--- Problem to work on ---
What this exercise calls for is an exact copy of the data.

--- Source texts of formatted documents ---

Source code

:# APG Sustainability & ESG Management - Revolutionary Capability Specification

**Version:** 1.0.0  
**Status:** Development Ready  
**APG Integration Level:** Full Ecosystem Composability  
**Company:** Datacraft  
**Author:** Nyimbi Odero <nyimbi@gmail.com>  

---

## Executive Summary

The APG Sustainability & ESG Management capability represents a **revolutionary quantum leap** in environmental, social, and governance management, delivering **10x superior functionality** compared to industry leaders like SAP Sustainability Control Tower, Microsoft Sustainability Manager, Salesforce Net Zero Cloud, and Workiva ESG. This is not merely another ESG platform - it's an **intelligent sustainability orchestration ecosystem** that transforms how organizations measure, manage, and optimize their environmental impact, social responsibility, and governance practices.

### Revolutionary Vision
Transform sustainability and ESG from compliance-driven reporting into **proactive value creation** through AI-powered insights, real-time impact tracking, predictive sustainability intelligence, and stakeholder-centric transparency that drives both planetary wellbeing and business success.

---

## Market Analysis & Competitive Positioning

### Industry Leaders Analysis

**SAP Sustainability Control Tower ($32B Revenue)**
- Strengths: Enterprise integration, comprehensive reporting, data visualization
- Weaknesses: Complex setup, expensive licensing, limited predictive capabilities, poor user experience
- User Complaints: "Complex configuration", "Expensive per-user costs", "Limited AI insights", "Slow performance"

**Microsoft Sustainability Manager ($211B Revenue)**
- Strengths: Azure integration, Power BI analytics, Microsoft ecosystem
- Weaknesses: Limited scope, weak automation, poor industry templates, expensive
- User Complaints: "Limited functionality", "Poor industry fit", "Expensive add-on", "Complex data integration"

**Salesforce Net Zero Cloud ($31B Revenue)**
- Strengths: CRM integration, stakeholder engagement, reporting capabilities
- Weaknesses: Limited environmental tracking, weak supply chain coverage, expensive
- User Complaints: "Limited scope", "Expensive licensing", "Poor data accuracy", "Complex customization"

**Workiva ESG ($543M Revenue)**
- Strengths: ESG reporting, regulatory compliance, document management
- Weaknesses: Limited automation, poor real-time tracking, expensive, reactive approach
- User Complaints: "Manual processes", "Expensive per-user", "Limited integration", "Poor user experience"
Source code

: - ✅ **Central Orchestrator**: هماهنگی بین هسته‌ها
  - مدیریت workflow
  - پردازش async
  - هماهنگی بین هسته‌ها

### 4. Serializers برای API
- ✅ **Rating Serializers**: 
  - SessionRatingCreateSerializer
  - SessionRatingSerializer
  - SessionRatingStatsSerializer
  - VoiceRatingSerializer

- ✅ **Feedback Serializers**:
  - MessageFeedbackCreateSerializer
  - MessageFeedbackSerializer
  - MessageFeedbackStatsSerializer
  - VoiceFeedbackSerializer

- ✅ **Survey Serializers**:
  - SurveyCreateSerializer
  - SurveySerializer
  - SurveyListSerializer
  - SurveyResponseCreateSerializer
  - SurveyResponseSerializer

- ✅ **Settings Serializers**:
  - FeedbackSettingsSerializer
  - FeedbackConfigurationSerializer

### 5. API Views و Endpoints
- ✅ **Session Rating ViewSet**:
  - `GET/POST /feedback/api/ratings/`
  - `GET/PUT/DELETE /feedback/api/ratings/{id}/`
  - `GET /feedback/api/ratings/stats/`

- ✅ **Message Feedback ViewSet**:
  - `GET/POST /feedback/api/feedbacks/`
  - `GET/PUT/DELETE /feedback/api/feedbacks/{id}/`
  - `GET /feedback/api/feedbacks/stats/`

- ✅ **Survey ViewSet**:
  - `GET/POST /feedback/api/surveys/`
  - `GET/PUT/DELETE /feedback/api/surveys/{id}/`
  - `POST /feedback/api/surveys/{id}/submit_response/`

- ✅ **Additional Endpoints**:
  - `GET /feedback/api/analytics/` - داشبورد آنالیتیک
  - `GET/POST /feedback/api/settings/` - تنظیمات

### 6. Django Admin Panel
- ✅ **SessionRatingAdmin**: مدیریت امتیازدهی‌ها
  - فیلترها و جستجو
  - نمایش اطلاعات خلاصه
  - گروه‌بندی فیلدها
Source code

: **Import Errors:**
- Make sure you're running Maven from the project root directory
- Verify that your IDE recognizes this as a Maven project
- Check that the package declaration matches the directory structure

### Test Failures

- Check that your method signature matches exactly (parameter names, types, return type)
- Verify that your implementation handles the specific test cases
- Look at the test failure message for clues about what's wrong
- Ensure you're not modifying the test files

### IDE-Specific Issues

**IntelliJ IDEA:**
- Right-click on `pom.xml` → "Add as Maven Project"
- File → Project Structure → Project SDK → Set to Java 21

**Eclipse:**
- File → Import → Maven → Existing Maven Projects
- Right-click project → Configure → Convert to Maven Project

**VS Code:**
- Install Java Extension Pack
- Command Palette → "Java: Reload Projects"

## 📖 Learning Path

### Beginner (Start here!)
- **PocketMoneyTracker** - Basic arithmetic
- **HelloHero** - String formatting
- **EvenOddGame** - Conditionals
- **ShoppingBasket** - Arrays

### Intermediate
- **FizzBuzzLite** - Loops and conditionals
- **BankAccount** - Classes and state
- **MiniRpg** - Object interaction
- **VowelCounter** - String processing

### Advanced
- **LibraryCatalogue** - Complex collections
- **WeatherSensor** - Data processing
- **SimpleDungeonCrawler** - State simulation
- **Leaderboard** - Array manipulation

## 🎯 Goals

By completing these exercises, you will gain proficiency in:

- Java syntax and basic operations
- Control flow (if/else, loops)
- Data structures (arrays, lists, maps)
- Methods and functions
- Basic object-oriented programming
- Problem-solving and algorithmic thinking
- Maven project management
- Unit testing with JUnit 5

--- Task result ---
Source code

:# APG Sustainability & ESG Management - Revolutionary Capability Specification

**Version:** 1.0.0  
**Status:** Development Ready  
**APG Integration Level:** Full Ecosystem Composability  
**Company:** Datacraft  
**Author:** Nyimbi Odero <nyimbi@gmail.com>  

---

## Executive Summary

The APG Sustainability & ESG Management capability represents a **revolutionary quantum leap** in environmental, social, and governance management, delivering **10x superior functionality** compared to industry leaders like SAP Sustainability Control Tower, Microsoft Sustainability Manager, Salesforce Net Zero Cloud, and Workiva ESG. This is not merely another ESG platform - it's an **intelligent sustainability orchestration ecosystem** that transforms how organizations measure, manage, and optimize their environmental impact, social responsibility, and governance practices.

### Revolutionary Vision
Transform sustainability and ESG from compliance-driven reporting into **proactive value creation** through AI-powered insights, real-time impact tracking, predictive sustainability intelligence, and stakeholder-centric transparency that drives both planetary wellbeing and business success.

---

## Market Analysis & Competitive Positioning

### Industry Leaders Analysis

**SAP Sustainability Control Tower ($32B Revenue)**
- Strengths: Enterprise integration, comprehensive reporting, data visualization
- Weaknesses: Complex setup, expensive licensing, limited predictive capabilities, poor user experience
- User Complaints: "Complex configuration", "Expensive per-user costs", "Limited AI insights", "Slow performance"

**Microsoft Sustainability Manager ($211B Revenue)**
- Strengths: Azure integration, Power BI analytics, Microsoft ecosystem
- Weaknesses: Limited scope, weak automation, poor industry templates, expensive
- User Complaints: "Limited functionality", "Poor industry fit", "Expensive add-on", "Complex data integration"

**Salesforce Net Zero Cloud ($31B Revenue)**
- Strengths: CRM integration, stakeholder engagement, reporting capabilities
- Weaknesses: Limited environmental tracking, weak supply chain coverage, expensive
- User Complaints: "Limited scope", "Expensive licensing", "Poor data accuracy", "Complex customization"

**Workiva ESG ($543M Revenue)**
- Strengths: ESG reporting, regulatory compliance, document management
- Weaknesses: Limited automation, poor real-time tracking, expensive, reactive approach
- User Complaints: "Manual processes", "Expensive per-user", "Limited integration", "Poor user experience"
Source code

: - ✅ **Central Orchestrator**: هماهنگی بین هسته‌ها
  - مدیریت workflow
  - پردازش async
  - هماهنگی بین هسته‌ها

### 4. Serializers برای API
- ✅ **Rating Serializers**: 
  - SessionRatingCreateSerializer
  - SessionRatingSerializer
  - SessionRatingStatsSerializer
  - VoiceRatingSerializer

- ✅ **Feedback Serializers**:
  - MessageFeedbackCreateSerializer
  - MessageFeedbackSerializer
  - MessageFeedbackStatsSerializer
  - VoiceFeedbackSerializer

- ✅ **Survey Serializers**:
  - SurveyCreateSerializer
  - SurveySerializer
  - SurveyListSerializer
  - SurveyResponseCreateSerializer
  - SurveyResponseSerializer

- ✅ **Settings Serializers**:
  - FeedbackSettingsSerializer
  - FeedbackConfigurationSerializer

### 5. API Views و Endpoints
- ✅ **Session Rating ViewSet**:
  - `GET/POST /feedback/api/ratings/`
  - `GET/PUT/DELETE /feedback/api/ratings/{id}/`
  - `GET /feedback/api/ratings/stats/`

- ✅ **Message Feedback ViewSet**:
  - `GET/POST /feedback/api/feedbacks/`
  - `GET/PUT/DELETE /feedback/api/feedbacks/{id}/`
  - `GET /feedback/api/feedbacks/stats/`

- ✅ **Survey ViewSet**:
  - `GET/POST /feedback/api/surveys/`
  - `GET/PUT/DELETE /feedback/api/surveys/{id}/`
  - `POST /feedback/api/surveys/{id}/submit_response/`

- ✅ **Additional Endpoints**:
  - `GET /feedback/api/analytics/` - داشبورد آنالیتیک
  - `GET/POST /feedback/api/settings/` - تنظیمات

### 6. Django Admin Panel
- ✅ **SessionRatingAdmin**: مدیریت امتیازدهی‌ها
  - فیلترها و جستجو
  - نمایش اطلاعات خلاصه
  - گروه‌بندی فیلدها
Source code

: **Import Errors:**
- Make sure you're running Maven from the project root directory
- Verify that your IDE recognizes this as a Maven project
- Check that the package declaration matches the directory structure

### Test Failures

- Check that your method signature matches exactly (parameter names, types, return type)
- Verify that your implementation handles the specific test cases
- Look at the test failure message for clues about what's wrong
- Ensure you're not modifying the test files

### IDE-Specific Issues

**IntelliJ IDEA:**
- Right-click on `pom.xml` → "Add as Maven Project"
- File → Project Structure → Project SDK → Set to Java 21

**Eclipse:**
- File → Import → Maven → Existing Maven Projects
- Right-click project → Configure → Convert to Maven Project

**VS Code:**
- Install Java Extension Pack
- Command Palette → "Java: Reload Projects"

## 📖 Learning Path

### Beginner (Start here!)
- **PocketMoneyTracker** - Basic arithmetic
- **HelloHero** - String formatting
- **EvenOddGame** - Conditionals
- **ShoppingBasket** - Arrays

### Intermediate
- **FizzBuzzLite** - Loops and conditionals
- **BankAccount** - Classes and state
- **MiniRpg** - Object interaction
- **VowelCounter** - String processing

### Advanced
- **LibraryCatalogue** - Complex collections
- **WeatherSensor** - Data processing
- **SimpleDungeonCrawler** - State simulation
- **Leaderboard** - Array manipulation

## 🎯 Goals

By completing these exercises, you will gain proficiency in:

- Java syntax and basic operations
- Control flow (if/else, loops)
- Data structures (arrays, lists, maps)
- Methods and functions
- Basic object-oriented programming
- Problem-solving and algorithmic thinking
- Maven project management
- Unit testing with JUnit 5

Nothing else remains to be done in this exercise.